Excerpt to read =
+++++

Institutional base salary is the annual compensation paid by an institute of higher education (IHE) for an employee’s appointment, whether that individual's time is spent on research, instruction, administration, or service. Institutional base salary excludes any income that an individual may be permitted to earn outside of his/her duties for the IHE, and may fluctuate according to organizational policies related to special circumstances, such as Leaves of Absence, Sabbaticals, etc.
At Western University, Articles related to compensation and benefits for Probationary, Tenured and Limited-Term faculty members are laid-out in the UWOFA Collective Agreement [Compensation and Benefits, pp. 70-85; Reduced Workload, pp. 224-226; Sabbatical Leave, pp. 233-239].
Where do I Find my Western Institutional Base Salary (IBS)?

+++++

Provided records =
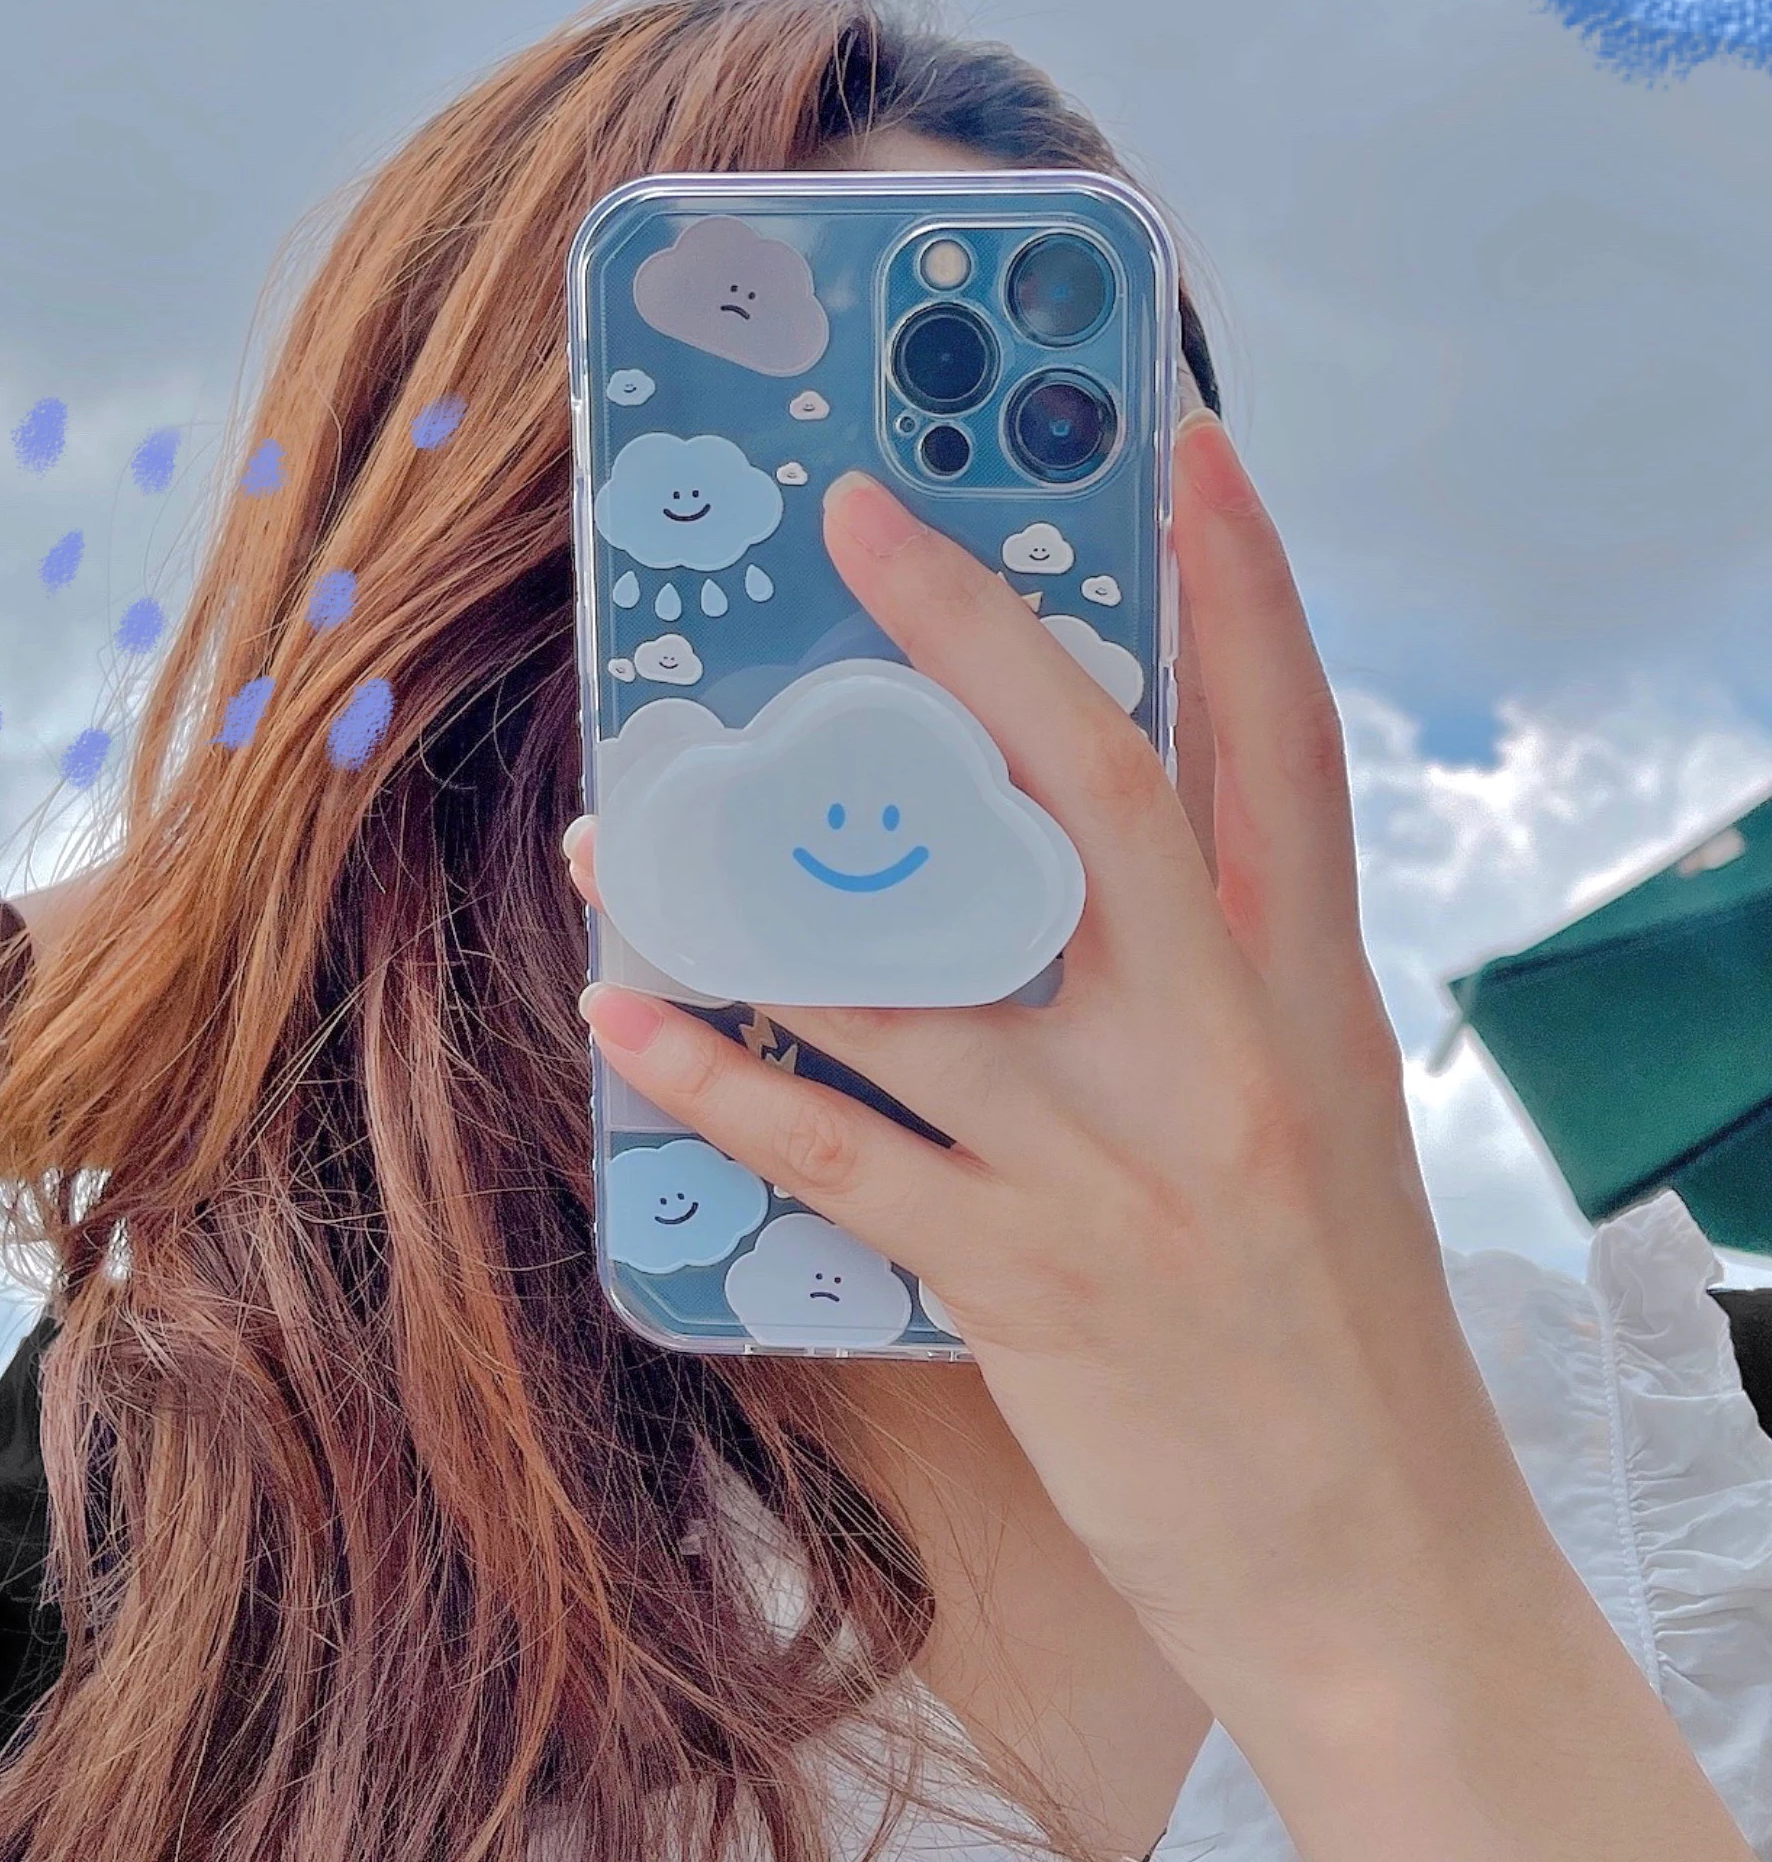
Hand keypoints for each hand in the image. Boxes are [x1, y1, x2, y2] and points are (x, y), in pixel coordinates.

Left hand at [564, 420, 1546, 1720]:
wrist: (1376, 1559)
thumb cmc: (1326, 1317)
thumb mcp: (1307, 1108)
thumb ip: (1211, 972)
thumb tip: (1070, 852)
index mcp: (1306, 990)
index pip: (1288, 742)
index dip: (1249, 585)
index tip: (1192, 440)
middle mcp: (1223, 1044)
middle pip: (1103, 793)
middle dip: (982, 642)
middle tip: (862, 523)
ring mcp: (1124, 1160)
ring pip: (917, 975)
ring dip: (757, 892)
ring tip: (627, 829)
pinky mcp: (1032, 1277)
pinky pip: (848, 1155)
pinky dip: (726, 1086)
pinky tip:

+++++

Questions on the material =
[a] Transcribe the passage on institutional base salary, starting at "Institutional base salary is" and ending at "Leave, pp. 233-239].".
[b] Answer these questions using the passage on institutional base salary:
(i) What income does institutional base salary exclude?
(ii) Which document sets out the compensation and benefits articles for Probationary, Tenured and Limited-Term faculty at Western University?
(iii) On which pages does that document cover Sabbatical Leave?
[c] Write the next part of the passage on institutional base salary, picking up after its final line.
The listing comes from a separate source unrelated to the passage on institutional base salary.

Answers by task =
[a]
Institutional base salary is the annual compensation paid by an institute of higher education (IHE) for an employee’s appointment, whether that individual's time is spent on research, instruction, administration, or service. Institutional base salary excludes any income that an individual may be permitted to earn outside of his/her duties for the IHE, and may fluctuate according to organizational policies related to special circumstances, such as Leaves of Absence, Sabbaticals, etc.
At Western University, Articles related to compensation and benefits for Probationary, Tenured and Limited-Term faculty members are laid-out in the UWOFA Collective Agreement [Compensation and Benefits, pp. 70-85; Reduced Workload, pp. 224-226; Sabbatical Leave, pp. 233-239].

[b]
(i) Any income that an individual may be permitted to earn outside of his/her duties for the IHE.
(ii) The UWOFA Collective Agreement.
(iii) Pages 233-239.

[c]
Institutional base salary is your base salary as noted in the Compensation History table in My Human Resources. Resulting Base Salary is comprised of individual base salary plus any annual increases, adjustments and performance-linked funding, as defined in the UWOFA Collective Agreement 2018-2022 [Compensation and Benefits, pp. 70-85].
Do Sabbaticals and Other Leaves Impact the Institutional Base Salary I use on a Grant Application?
Yes. The IBS used to calculate salary requests on external research grant applications must reflect income reductions outlined in the UWOFA Collective Agreement 2018-2022 associated with Sabbatical, Pregnancy or Parental/Adoption Leaves that will occur during the research project’s period of performance.
Additional Definitions
What is a Paid Professional Activity?
A Paid Professional Activity is an activity funded by sources other than the University which arises from the member’s academic position and expertise and which confers a financial benefit [UWOFA Collective Agreement 2018 – 2022, page 89].
Sponsored research grants are held by the University, and as such cannot be considered a Paid Professional Activity.
What is Contract Research?
Contract Research is a unique funded research activity that arises when an industry or government sponsor requests a faculty member to engage in a directed research project. In most cases, a Contract Research opportunity does not result from open calls for research proposals.
What is Time Release/Course Release?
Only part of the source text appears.